The following two problems are therefore identified. For each problem we give some direction on how it can be tackled.

  • How should algorithms be modified to enable them to deal with large constraint sets?

    • Reduce the size of the model by limiting the number of considered objects, for example by sampling and/or by identifying irrelevant objects.

    • Relax the optimality of the solution using a threshold on the execution time (with no guarantees of the quality of the final result).

    • Using local search instead of global search.

  • How can the number of constraints be reduced or limited without loss of quality (i.e. define a minimal set of constraints)?

    • Sample the constraints and/or sample the objects under constraint.

    • Identify informative constraints (some progress has been made in this direction, as discussed in the previous subsection).

6 Conclusions

To recapitulate, this manuscript has presented a background of constrained clustering in relation to time-series clustering. A comprehensive review of general constrained clustering algorithms has been presented and several publicly available implementations were modified to use the DTW dissimilarity measure and DBA averaging method. A comparative study of these approaches applied to publicly available data has been conducted and the results analysed. This investigation has been concluded by a discussion of the issues raised.

It has been shown that integrating DTW and DBA averaging method allows classic constrained clustering algorithms to be effectively used for time-series. Nevertheless, the lack of backtracking in COP-KMeans means that if a constraint violation is unavoidable in the current iteration the algorithm fails, a problem that becomes more pronounced as more constraints are added. Furthermore, when iterative algorithms are in question, the execution time can become prohibitive when long time-series are to be analysed.
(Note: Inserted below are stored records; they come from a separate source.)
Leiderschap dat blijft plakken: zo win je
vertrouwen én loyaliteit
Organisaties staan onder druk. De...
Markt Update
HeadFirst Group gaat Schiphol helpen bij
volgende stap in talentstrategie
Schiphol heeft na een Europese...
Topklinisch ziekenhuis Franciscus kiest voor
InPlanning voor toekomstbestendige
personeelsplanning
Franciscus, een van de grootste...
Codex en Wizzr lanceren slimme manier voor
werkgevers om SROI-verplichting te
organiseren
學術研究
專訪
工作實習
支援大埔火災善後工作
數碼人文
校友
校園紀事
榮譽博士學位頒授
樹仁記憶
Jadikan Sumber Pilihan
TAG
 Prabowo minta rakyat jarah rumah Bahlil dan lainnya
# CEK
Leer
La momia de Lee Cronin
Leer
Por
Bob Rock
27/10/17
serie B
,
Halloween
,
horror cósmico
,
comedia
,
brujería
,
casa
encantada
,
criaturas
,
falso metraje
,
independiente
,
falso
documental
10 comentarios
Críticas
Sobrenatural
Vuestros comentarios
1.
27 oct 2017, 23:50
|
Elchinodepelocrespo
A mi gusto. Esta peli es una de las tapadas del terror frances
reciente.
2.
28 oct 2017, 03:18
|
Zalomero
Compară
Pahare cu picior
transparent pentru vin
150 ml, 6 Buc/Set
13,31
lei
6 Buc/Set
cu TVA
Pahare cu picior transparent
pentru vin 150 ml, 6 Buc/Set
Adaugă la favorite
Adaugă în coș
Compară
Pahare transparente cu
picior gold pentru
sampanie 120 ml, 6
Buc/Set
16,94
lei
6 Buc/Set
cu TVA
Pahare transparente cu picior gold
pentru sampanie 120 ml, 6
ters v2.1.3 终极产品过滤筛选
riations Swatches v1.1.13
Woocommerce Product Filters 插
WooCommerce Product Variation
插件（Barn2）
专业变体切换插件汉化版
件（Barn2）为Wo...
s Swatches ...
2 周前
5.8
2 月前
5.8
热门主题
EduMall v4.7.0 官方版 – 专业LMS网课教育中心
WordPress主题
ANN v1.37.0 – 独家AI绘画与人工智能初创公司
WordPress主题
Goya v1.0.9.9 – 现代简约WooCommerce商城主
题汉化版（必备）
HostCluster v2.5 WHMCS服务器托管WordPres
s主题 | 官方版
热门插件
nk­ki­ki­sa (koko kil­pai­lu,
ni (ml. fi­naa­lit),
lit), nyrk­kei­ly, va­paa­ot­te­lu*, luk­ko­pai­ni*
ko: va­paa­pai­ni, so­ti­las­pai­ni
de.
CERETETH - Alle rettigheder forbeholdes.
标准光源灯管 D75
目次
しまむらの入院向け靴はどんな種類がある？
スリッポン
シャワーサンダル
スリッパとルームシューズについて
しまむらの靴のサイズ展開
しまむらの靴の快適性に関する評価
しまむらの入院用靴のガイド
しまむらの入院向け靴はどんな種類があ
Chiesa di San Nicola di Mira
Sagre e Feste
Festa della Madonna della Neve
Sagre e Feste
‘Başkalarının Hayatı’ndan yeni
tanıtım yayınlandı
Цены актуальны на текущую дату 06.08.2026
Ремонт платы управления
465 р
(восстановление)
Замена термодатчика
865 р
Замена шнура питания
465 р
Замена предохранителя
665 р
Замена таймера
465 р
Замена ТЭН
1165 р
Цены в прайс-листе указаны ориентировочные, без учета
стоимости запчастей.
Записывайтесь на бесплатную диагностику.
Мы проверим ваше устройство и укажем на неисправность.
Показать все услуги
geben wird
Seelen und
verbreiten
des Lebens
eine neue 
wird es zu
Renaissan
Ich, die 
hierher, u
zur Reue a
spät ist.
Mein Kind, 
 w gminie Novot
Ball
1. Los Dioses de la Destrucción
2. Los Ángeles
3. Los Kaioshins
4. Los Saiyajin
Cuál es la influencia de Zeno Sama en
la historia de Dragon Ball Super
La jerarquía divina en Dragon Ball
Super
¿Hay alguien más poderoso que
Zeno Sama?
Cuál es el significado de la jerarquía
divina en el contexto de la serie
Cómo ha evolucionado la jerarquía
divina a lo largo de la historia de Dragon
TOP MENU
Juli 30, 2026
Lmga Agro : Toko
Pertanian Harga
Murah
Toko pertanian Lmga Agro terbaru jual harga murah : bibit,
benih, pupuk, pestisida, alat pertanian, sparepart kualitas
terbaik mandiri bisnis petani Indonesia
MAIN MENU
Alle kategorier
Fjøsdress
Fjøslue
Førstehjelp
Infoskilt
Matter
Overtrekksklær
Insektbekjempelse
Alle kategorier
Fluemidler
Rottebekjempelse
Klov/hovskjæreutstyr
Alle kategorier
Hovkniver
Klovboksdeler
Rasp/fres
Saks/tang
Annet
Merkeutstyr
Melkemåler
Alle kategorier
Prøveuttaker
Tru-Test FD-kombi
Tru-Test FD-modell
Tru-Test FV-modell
Methods that take a distance-matrix as their input (such as spectral clustering and declarative approaches) are more effective in this case. Within these methods, spectral algorithms offer superior performance, however, this is dependent upon the correct choice of parameter values, which is not possible in a semi-supervised setting. Declarative approaches are easier still, having no parameters and omit the need of calculating cluster centers, and therefore expensive averaging computations, however, performance is lacking. In terms of constraint satisfaction, both COP-KMeans (if a solution is returned) and CPClustering guarantee to fulfill all the constraints.

By analysing the results of applying the modified algorithms to time-series datasets, several factors that influence the effectiveness of constraints have been identified, namely coherence and cluster overlap. These results have highlighted the need for measures of constraint usefulness. The current definition of constraint coherence, which may indicate whether a constraint set will increase performance or not, is dependent of the distance measure used and cannot be extended to metrics without a definition of orthogonality (e.g. DTW). Furthermore, links between cluster overlap and ARI offer new directions of research.